- **WHAT IS NEEDED**: Each line below is to be repeated exactly; any picture is to be left out.

- **ENTRIES PROVIDED**:
Segment Open

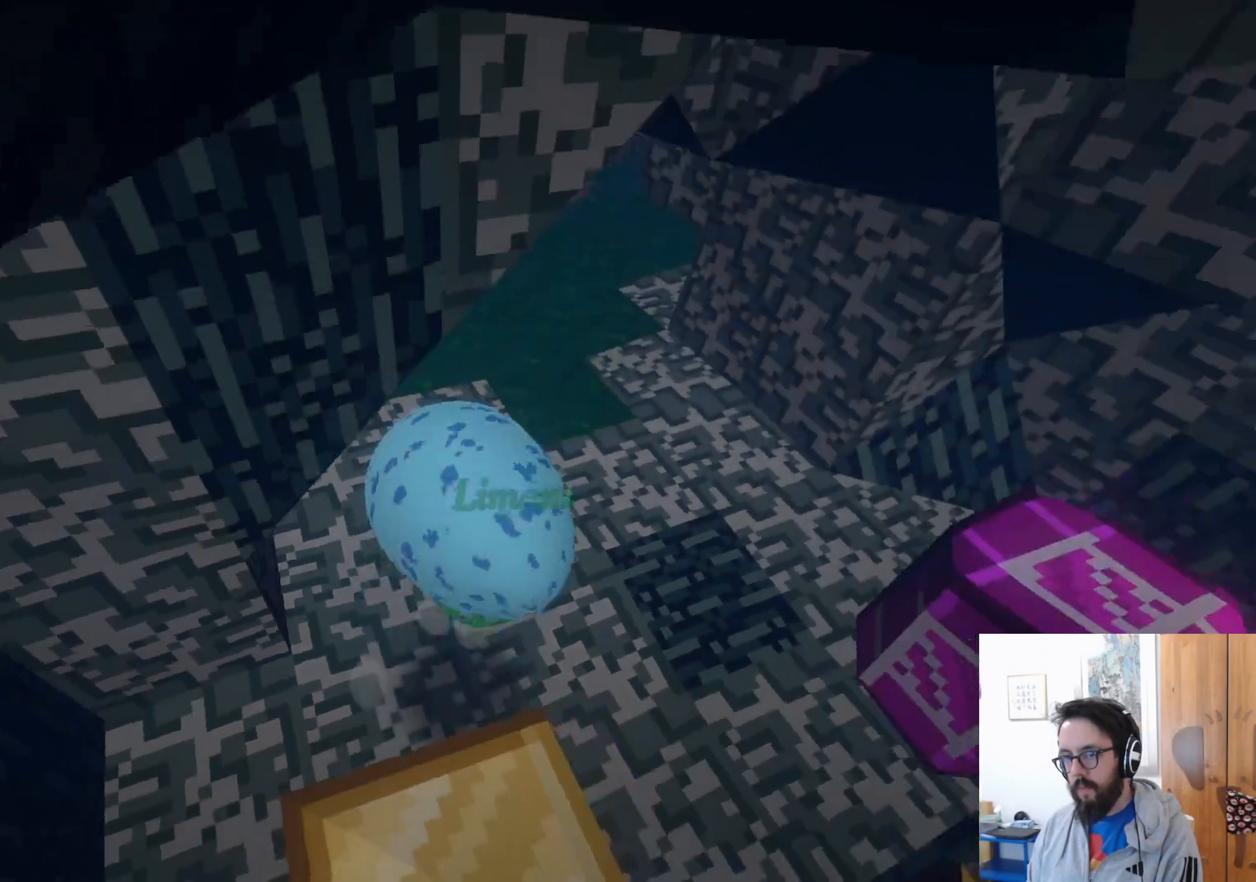
{"dt_ms": 500, "buttons": [], "left_stick": "up", "right_stick": "center", "events": [[150, "A", "up"]]}
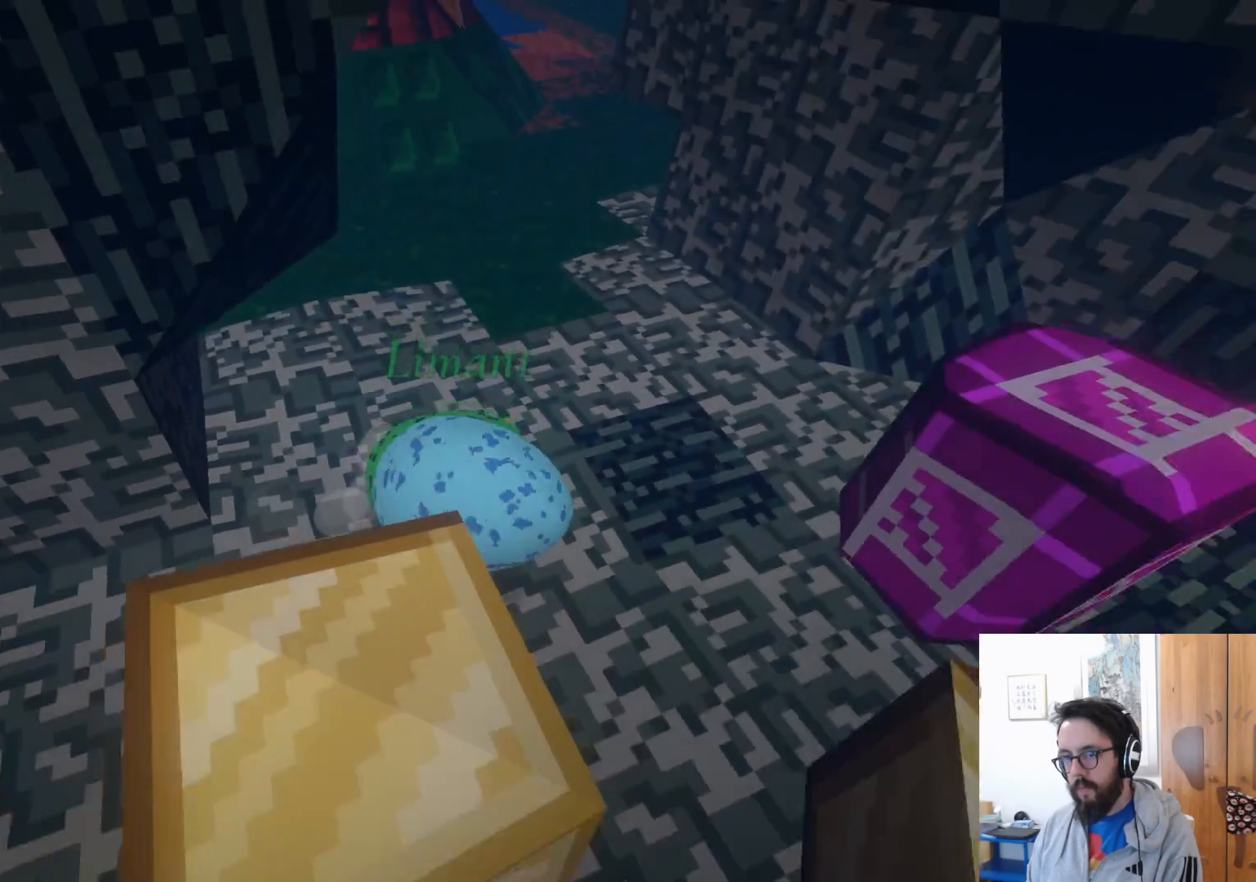
{"dt_ms": 500, "buttons": [], "left_stick": "up-left", "right_stick": "center", "events": [[300, "left_stick", "up-left"]]}
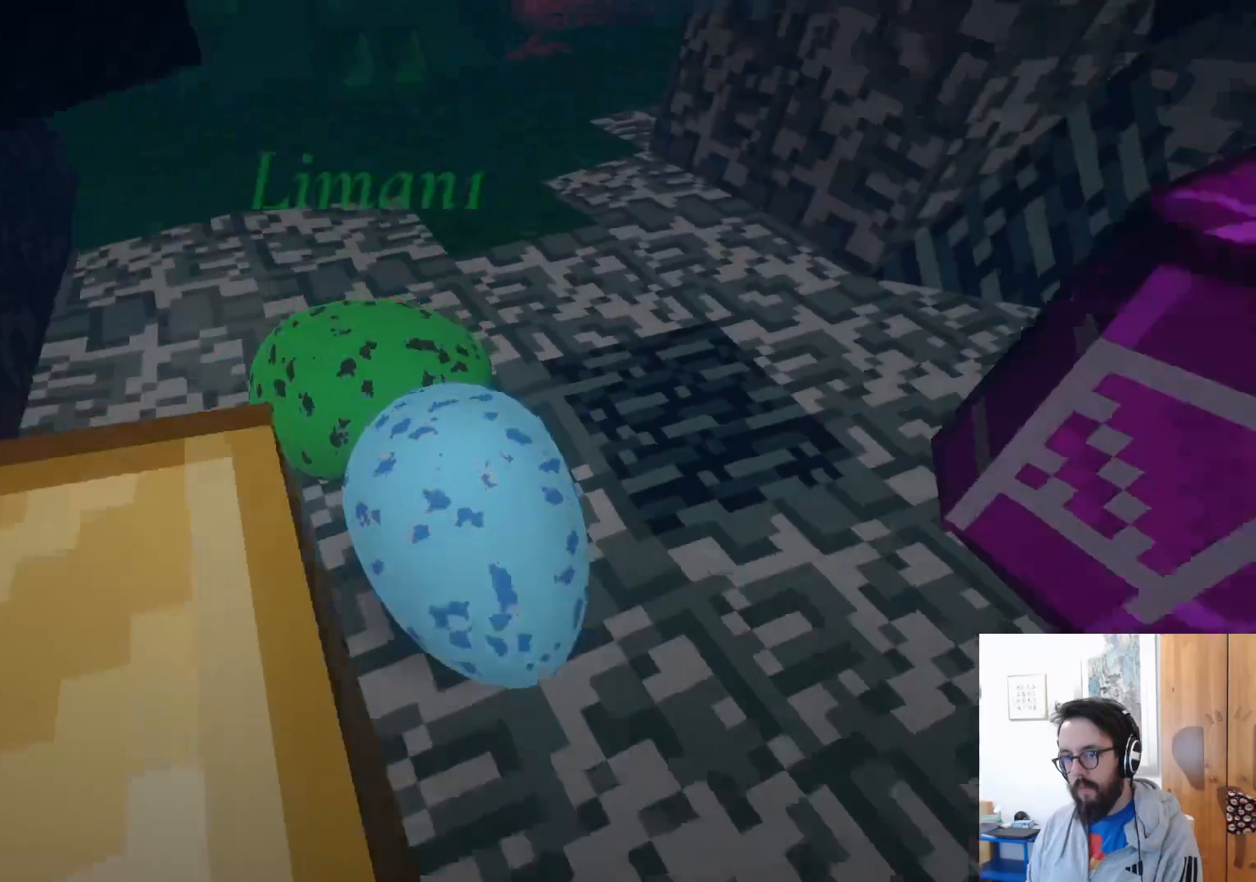
{"dt_ms": 500, "buttons": [], "left_stick": "up-left", "right_stick": "center", "events": [[34, "left_stick", "left"], [267, "right_stick", "right"], [350, "right_stick", "center"], [450, "left_stick", "up-left"]]}
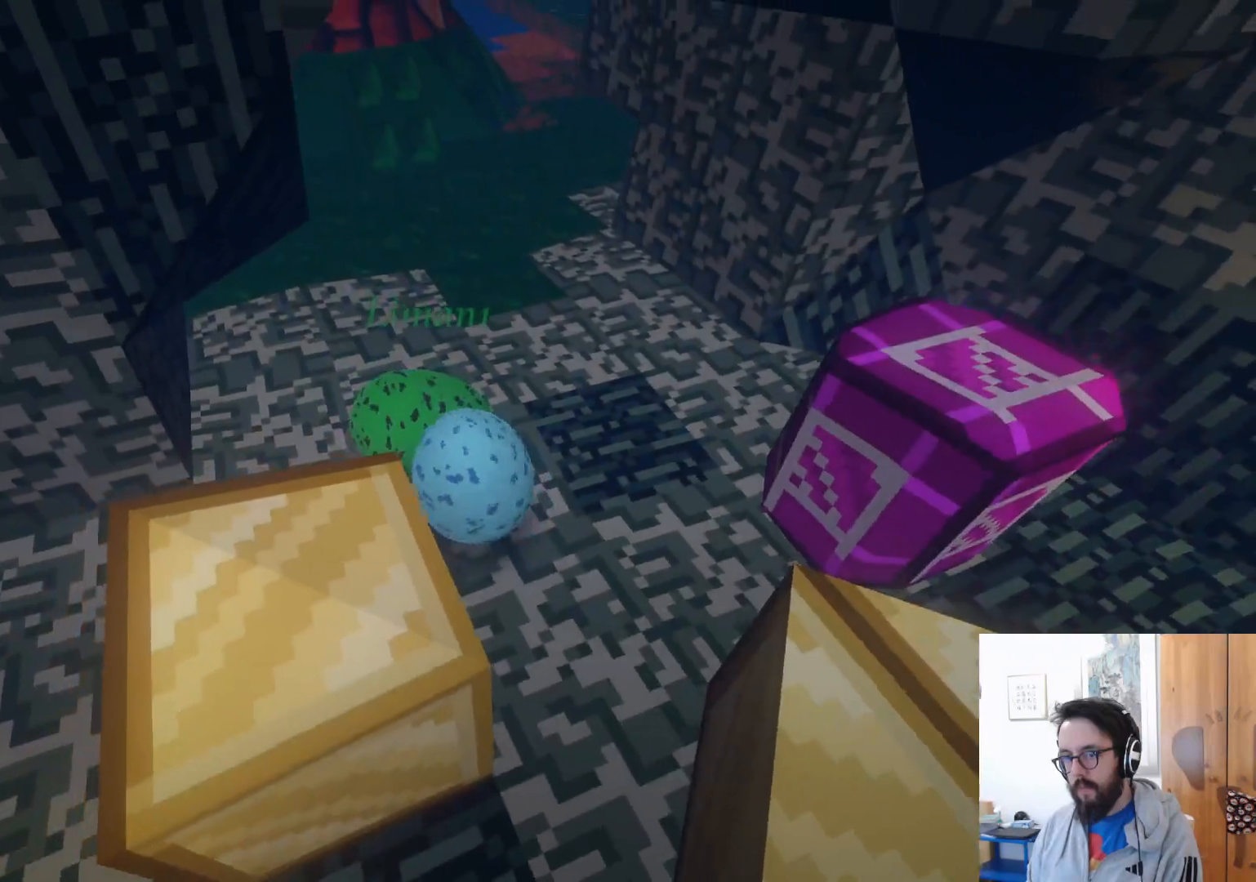
{"dt_ms": 500, "buttons": [], "left_stick": "up", "right_stick": "center", "events": [[384, "left_stick", "up"]]}
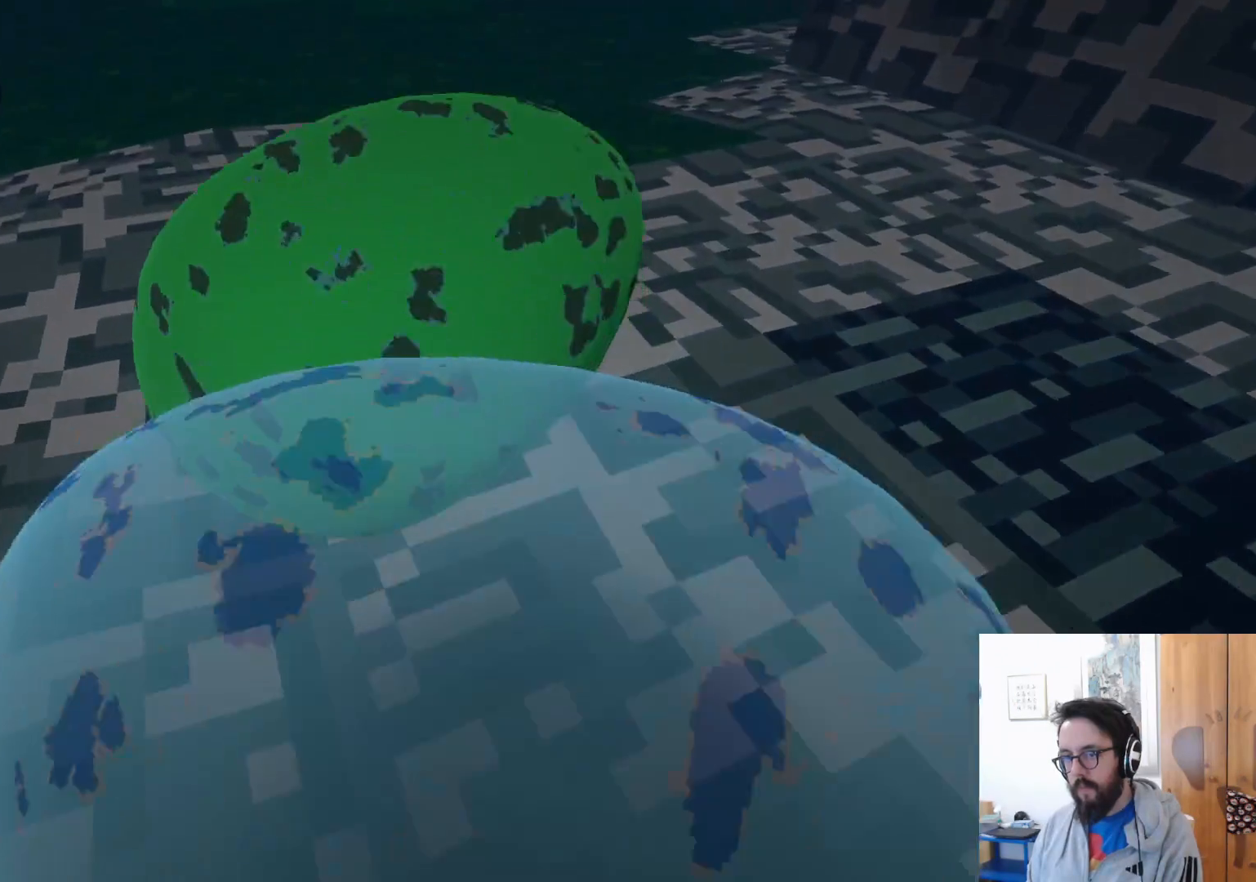
{"dt_ms": 500, "buttons": [], "left_stick": "up", "right_stick": "center", "events": []}
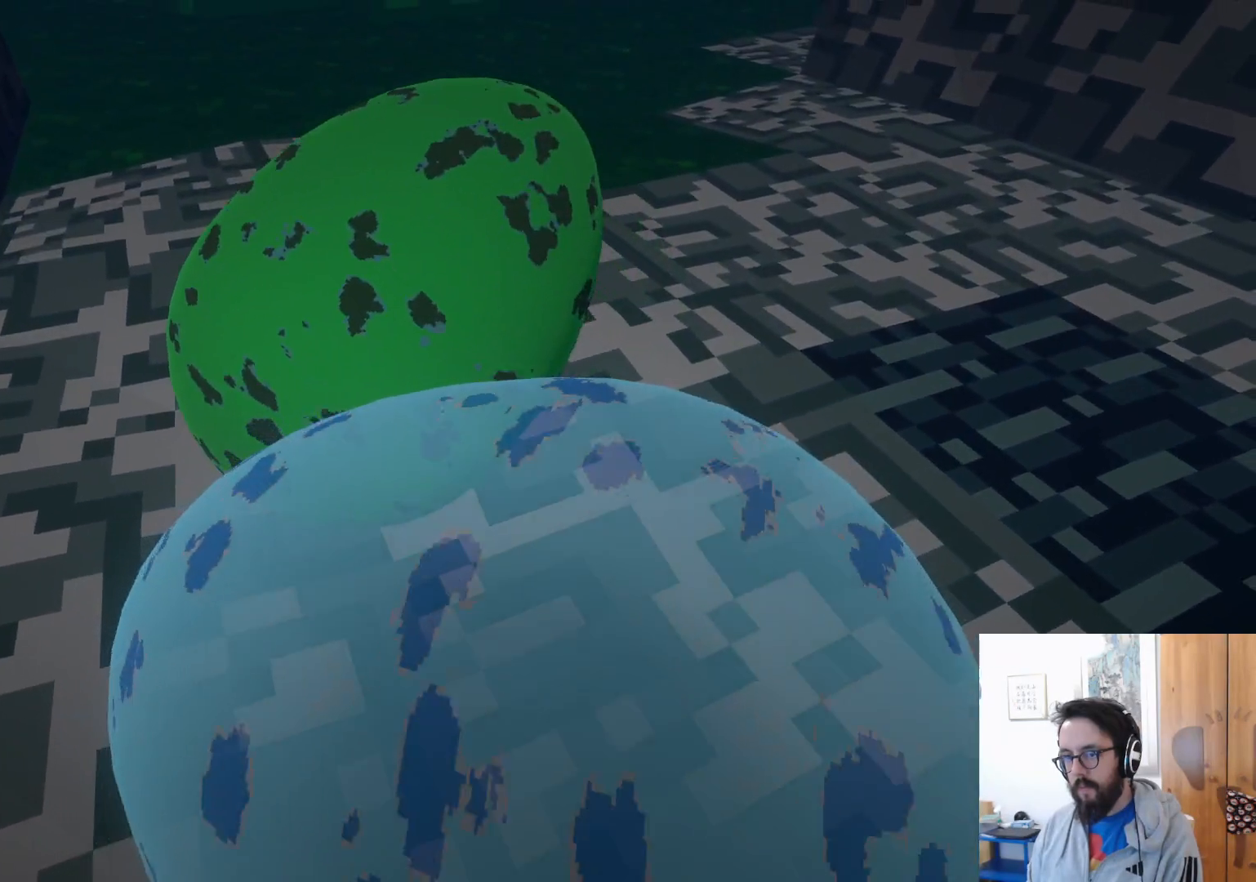
{"dt_ms": 500, "buttons": [], "left_stick": "up", "right_stick": "center", "events": []}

Segment Closed

- **FINISHED TASK**:
{"dt_ms": 500, "buttons": [], "left_stick": "up", "right_stick": "center", "events": [[150, "A", "up"]]}
{"dt_ms": 500, "buttons": [], "left_stick": "up-left", "right_stick": "center", "events": [[300, "left_stick", "up-left"]]}
{"dt_ms": 500, "buttons": [], "left_stick": "up-left", "right_stick": "center", "events": [[34, "left_stick", "left"], [267, "right_stick", "right"], [350, "right_stick", "center"], [450, "left_stick", "up-left"]]}
{"dt_ms": 500, "buttons": [], "left_stick": "up", "right_stick": "center", "events": [[384, "left_stick", "up"]]}
{"dt_ms": 500, "buttons": [], "left_stick": "up", "right_stick": "center", "events": []}
{"dt_ms": 500, "buttons": [], "left_stick": "up", "right_stick": "center", "events": []}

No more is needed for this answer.